Konsequente Umsetzung wichtig

Als Arbeitgeberin ist es in der heutigen Zeit essenziell, diese Punkte in Organisations-, Prozess- und Unternehmensfragen mit einzubeziehen: Diversity & Inclusion ist konsequent intern zu leben. Diversity & Inclusion ist kein Nice-to-have mehr, sondern ein Must-have, um Innovation zu treiben.

Und zum Ende noch ein persönlicher Gedanke: Ich bin überzeugt, dass wir uns nicht in Quotendiskussionen verheddern sollten, denn nicht Quoten sind ausschlaggebend für die Umsetzung diverser Teams, sondern vor allem attraktive und flexible Arbeitsumfelder. Let us all have an equal voice!
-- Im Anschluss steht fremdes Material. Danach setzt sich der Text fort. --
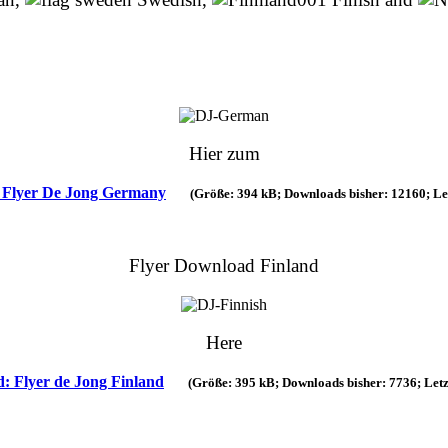
Hier zum
Flyer De Jong Germany
(Größe: 394 kB; Downloads bisher: 12160; Le
Flyer Download Finland
Here
 Flyer de Jong Finland
(Größe: 395 kB; Downloads bisher: 7736; Let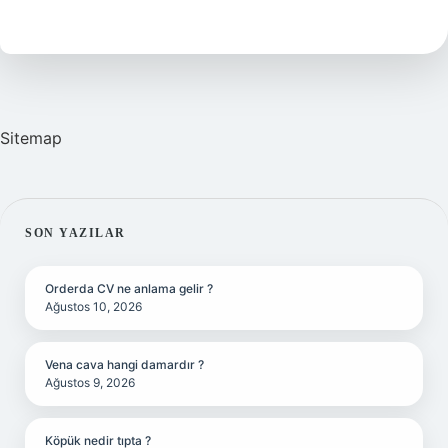
Anlamına
Gelir
Sitemap
SIDEBAR
SON YAZILAR
Orderda CV ne anlama gelir ?
Ağustos 10, 2026
Vena cava hangi damardır ?
Ağustos 9, 2026
Köpük nedir tıpta ?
​Aufschlussreiches Whitepaper

EqualVoice und die Boston Consulting Group haben den Schweizer Arbeitsmarkt unter die Lupe genommen. Die Learnings aus dem Whitepaper «What keeps women away from the labor force in Switzerland and how to change it?»:

  • Die Schweiz gehört zu den Spitzenreiterinnen bei der Erwerbsbeteiligung von Frauen in Europa: 61,9 Prozent der Frauen im erwerbsfähigen Alter sind erwerbstätig. Bei den Männern sind es 72,4 Prozent – nur 10,5 Prozent mehr.
  • Drei von fünf erwerbstätigen Frauen arbeiten Teilzeit. Hingegen arbeitet nur einer von fünf Männern mit reduziertem Pensum.
  • Zwei von fünf unterbeschäftigten Frauen würden gerne Vollzeit arbeiten, der Rest – drei von fünf – würde gerne ihre Teilzeitarbeit erhöhen – vor allem Mütter.
  • Die weibliche Belegschaft in der Schweiz legt Wert auf Flexibilität in Bezug auf Arbeitsort und -zeiten: Sie bevorzugt eine hybride Arbeitsform (72 Prozent) und eine Teil-zeitbeschäftigung (51 Prozent).
  • Ähnlich wie bei den globalen Trends legen die meisten Frauen (75 Prozent) in der Schweiz Wert auf stabile Arbeitsplätze, welche Zeit für Familie, Freunde und Hobbys lassen. Diese Tendenz gilt auch für eine Mehrheit der Männer (63 Prozent) und wird nicht von Alter oder Bildungsniveau beeinflusst.
  • Zwei von fünf Frauen würden ein attraktives Stellenangebot ablehnen, wenn sie davor negative Erfahrungen bei der Rekrutierung gemacht hätten.
  •  Die Übereinstimmung der Unternehmenswerte mit den persönlichen Werten ist für Frauen in der Schweiz der zweitwichtigste Job-Dealbreaker (von den Top Fünf), gleich nach der Work-Life-Balance und noch vor der Wertschätzung der geleisteten Arbeit.
  • Frauen legen Wert auf den Arbeitsinhalt. In der Schweiz wollen mehr Frauen (30 Prozent) als im Ausland (23 Prozent) an interessanten Produkten, Themen und Technologien arbeiten, insbesondere Frauen mit hohem Bildungsgrad (43 Prozent) und weibliche Führungskräfte (36 Prozent).